Intergenerational Trauma

What's Your Story?

April 29, 20242 min read

The stories we tell ourselves resonate at the core of our identities. They make up an existential playlist, and the playlist never stops. We have religious stories, family stories, and stories about money—and we live by them. 

Breaking big narratives when they confine and oppress us is the work of heroes. Pulling all the wires out of a master, population-wide narrative — and building something new — is at the heart of the radical action of MLK, Gandhi, Malala, Milk and Mandela.

What is the story you tell yourself that’s constraining you, confusing you, hurting you? Can you turn the volume down on it, and listen to the radical inside you—the one that says maybe the idea that I’m stupid, incompetent, evil, unlovable ? The one that can deconstruct and dissolve the stories that burden you — and those around you? 

It’s not easy work. But none of us is helpless.

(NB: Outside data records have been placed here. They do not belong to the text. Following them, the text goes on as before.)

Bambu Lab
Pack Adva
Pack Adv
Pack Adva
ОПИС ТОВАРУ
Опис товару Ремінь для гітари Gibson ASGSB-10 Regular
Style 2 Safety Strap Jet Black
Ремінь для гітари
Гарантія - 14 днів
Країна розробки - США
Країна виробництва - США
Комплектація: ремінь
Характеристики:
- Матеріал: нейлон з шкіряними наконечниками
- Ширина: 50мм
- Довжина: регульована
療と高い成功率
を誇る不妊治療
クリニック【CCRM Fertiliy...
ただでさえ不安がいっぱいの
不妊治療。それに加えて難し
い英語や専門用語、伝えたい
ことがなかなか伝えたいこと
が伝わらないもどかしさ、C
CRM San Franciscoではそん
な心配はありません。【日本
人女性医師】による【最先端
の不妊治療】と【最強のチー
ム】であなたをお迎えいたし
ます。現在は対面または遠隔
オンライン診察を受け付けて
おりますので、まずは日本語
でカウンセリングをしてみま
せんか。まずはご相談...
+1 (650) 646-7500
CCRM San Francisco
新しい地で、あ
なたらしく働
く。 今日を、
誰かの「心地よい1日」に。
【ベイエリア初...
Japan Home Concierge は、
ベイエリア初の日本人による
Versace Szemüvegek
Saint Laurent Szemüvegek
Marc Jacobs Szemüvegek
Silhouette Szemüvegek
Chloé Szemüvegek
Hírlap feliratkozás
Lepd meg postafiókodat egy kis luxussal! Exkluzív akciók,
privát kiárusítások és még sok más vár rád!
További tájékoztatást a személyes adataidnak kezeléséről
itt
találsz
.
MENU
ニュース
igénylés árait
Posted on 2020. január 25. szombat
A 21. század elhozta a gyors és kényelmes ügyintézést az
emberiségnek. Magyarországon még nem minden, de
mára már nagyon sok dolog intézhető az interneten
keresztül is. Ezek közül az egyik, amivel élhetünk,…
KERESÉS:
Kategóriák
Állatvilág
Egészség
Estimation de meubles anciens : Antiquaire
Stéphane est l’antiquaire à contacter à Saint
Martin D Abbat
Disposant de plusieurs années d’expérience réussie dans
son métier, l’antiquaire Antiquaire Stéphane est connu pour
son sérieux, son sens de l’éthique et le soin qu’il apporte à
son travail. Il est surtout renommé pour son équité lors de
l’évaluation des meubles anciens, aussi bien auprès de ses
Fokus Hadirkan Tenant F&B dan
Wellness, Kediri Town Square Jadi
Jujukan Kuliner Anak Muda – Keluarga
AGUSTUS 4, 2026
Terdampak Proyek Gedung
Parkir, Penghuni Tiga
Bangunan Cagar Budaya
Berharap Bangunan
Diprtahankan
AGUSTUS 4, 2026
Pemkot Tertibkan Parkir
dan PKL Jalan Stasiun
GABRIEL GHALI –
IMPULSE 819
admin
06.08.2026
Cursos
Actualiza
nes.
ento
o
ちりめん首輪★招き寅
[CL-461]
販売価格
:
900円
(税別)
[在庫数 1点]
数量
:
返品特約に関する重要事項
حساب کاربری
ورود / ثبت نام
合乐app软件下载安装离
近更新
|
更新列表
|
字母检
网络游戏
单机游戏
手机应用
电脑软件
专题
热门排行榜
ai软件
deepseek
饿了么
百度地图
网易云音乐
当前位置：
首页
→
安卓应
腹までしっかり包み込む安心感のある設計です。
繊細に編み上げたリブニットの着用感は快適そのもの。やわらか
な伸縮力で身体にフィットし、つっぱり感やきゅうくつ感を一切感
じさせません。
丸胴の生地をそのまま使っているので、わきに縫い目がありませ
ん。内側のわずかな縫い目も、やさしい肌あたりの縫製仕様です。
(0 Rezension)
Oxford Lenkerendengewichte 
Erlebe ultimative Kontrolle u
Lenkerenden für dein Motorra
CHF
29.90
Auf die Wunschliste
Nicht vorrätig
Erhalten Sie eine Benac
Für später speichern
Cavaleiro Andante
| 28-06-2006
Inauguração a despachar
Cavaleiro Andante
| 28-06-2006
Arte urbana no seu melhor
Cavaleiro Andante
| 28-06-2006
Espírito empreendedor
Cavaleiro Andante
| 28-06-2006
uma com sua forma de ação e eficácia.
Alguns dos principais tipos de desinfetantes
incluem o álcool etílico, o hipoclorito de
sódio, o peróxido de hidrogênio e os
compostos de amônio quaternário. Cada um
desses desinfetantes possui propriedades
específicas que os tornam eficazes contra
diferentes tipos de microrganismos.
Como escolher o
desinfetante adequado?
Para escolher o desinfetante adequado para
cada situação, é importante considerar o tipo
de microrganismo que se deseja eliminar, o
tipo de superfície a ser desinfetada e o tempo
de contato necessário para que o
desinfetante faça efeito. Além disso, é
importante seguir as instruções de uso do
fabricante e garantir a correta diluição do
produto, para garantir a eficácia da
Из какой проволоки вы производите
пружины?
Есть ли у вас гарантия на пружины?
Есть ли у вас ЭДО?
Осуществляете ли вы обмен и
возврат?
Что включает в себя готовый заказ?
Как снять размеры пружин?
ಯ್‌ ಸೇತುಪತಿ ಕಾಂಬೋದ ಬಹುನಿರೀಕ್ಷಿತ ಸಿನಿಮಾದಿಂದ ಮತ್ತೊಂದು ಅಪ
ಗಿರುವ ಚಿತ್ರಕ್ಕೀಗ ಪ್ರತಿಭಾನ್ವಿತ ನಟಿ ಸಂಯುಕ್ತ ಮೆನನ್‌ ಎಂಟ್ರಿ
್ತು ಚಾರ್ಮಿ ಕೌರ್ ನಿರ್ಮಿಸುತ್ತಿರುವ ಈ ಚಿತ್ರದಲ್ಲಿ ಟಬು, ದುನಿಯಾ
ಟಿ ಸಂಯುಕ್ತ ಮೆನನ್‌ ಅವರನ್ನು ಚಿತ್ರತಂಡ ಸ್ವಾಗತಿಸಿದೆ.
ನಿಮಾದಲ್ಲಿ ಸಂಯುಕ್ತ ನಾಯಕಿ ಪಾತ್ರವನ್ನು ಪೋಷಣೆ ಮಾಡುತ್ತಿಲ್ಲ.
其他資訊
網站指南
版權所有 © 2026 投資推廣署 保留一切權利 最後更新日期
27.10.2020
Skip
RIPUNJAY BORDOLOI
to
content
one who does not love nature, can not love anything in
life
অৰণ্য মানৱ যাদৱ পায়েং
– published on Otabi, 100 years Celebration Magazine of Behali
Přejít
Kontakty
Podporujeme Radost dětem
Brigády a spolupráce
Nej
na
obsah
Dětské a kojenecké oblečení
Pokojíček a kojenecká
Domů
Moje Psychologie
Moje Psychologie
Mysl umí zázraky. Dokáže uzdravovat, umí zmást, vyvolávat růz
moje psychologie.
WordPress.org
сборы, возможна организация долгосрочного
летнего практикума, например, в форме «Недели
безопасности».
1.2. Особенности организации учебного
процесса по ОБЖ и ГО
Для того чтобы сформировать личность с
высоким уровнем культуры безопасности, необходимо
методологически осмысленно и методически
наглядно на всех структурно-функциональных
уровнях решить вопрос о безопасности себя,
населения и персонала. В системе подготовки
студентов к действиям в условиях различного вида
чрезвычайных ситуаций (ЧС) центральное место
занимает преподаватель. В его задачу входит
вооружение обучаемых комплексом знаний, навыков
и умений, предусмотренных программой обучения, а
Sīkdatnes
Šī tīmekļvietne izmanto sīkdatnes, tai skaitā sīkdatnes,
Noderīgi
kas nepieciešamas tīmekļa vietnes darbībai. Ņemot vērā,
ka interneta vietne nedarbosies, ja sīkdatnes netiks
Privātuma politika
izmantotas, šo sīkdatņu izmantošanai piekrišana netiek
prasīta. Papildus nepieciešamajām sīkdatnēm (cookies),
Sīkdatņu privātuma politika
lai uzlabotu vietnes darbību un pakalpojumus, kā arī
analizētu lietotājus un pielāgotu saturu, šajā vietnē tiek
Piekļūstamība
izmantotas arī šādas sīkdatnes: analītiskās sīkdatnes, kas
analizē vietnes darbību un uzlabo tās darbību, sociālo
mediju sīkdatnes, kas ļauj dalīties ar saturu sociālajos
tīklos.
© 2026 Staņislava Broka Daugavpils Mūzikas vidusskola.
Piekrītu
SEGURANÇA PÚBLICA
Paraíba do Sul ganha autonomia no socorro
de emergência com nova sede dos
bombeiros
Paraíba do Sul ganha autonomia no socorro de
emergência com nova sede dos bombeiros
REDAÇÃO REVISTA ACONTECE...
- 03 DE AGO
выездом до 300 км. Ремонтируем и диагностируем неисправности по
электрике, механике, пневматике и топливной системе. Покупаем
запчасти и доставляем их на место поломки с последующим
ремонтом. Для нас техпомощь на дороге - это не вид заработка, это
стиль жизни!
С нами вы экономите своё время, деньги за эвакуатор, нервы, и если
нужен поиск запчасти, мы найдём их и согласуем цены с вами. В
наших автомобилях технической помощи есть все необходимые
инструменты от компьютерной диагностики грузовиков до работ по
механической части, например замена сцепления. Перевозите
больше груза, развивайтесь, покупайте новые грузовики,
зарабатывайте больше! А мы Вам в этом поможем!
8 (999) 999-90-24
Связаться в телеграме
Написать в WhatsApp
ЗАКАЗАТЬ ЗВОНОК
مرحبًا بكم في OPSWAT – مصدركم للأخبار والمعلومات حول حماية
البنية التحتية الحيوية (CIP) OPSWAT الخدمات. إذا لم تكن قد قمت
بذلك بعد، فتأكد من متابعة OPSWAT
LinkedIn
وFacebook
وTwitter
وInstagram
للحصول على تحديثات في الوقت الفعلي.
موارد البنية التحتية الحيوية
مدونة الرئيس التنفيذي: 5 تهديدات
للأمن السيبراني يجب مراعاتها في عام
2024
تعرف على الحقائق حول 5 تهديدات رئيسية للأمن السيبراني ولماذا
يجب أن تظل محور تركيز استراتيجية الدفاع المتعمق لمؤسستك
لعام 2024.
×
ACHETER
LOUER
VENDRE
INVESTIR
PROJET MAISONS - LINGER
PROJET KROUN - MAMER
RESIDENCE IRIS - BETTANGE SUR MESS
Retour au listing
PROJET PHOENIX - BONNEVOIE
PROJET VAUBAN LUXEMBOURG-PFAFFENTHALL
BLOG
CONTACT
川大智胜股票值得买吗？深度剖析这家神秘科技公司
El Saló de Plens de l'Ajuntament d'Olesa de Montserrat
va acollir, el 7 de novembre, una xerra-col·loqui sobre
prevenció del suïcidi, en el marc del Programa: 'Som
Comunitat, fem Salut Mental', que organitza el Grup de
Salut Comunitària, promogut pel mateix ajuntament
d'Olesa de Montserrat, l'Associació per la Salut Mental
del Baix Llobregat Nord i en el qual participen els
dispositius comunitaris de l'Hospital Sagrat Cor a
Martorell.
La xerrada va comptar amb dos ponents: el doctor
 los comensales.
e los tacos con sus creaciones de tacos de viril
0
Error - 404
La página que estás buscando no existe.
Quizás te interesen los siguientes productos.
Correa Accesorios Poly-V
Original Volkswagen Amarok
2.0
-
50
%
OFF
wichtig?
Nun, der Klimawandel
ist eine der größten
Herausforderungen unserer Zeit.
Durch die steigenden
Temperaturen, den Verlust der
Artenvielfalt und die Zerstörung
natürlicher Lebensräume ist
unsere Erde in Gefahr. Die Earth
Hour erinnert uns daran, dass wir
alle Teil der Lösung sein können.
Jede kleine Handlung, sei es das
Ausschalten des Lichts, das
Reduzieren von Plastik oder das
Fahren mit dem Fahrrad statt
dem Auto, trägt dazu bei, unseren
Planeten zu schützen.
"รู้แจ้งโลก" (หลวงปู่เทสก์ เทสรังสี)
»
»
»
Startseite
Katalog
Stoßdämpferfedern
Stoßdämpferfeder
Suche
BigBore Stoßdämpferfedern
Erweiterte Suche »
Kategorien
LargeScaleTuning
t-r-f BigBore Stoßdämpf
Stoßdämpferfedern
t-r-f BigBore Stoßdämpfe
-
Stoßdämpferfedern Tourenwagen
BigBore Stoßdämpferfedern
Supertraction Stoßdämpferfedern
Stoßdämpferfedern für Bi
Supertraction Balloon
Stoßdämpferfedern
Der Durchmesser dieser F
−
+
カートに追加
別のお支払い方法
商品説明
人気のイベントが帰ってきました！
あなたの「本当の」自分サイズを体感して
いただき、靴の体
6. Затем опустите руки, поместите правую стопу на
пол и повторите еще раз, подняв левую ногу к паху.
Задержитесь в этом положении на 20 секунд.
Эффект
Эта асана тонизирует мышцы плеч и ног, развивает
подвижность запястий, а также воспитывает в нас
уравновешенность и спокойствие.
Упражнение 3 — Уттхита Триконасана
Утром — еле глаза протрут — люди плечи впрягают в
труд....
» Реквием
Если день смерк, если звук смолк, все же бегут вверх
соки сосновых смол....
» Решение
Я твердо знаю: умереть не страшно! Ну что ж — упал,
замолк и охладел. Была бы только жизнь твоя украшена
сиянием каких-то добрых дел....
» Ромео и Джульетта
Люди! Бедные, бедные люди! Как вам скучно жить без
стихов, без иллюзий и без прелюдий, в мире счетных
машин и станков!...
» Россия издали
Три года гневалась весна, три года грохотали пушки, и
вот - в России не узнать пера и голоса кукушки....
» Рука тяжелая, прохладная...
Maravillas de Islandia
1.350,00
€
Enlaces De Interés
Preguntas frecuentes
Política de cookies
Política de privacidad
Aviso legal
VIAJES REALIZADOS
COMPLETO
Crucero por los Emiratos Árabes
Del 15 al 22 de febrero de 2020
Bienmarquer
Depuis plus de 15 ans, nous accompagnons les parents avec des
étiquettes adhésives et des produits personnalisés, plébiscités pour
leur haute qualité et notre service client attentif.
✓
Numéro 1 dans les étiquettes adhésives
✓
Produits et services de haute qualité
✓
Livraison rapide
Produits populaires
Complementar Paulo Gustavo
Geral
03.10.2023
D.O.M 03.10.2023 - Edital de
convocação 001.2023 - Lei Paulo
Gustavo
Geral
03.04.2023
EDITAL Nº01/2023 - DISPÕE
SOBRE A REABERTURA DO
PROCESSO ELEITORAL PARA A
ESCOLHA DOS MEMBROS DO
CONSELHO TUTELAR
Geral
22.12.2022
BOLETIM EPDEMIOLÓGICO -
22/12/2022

We all have within the capacity for transformation — if we are ready to talk to the parts of ourselves that have been burdened by trauma and stories.  

My client Elise, a novelist, has long told herself the story that she’s not beautiful like her mother. The story feels so binding that she told me she’s powerless to doubt it: Her mother is beautiful and she, the drab daughter, is an utter disappointment.

Opening up just a micron of doubt about this story was possible once we connected with Elise’s protective parts — the ones that needed to second her mother’s vanity, as well as her mother’s idea that beauty is a woman’s most important possession and achievement. Elisa had participated in this story, and embellished it, because she wanted to make sure her mother kept winning at something so important to her. 

And the micron grew. She started to doubt a story that had been so grooved in that it had determined much of her life. The skepticism became a superpower. And the story came undone before her eyes. 

Within a month of confronting the stubborn story, Elise relaxed into her own beauty for the first time. Sounds small? It was radical.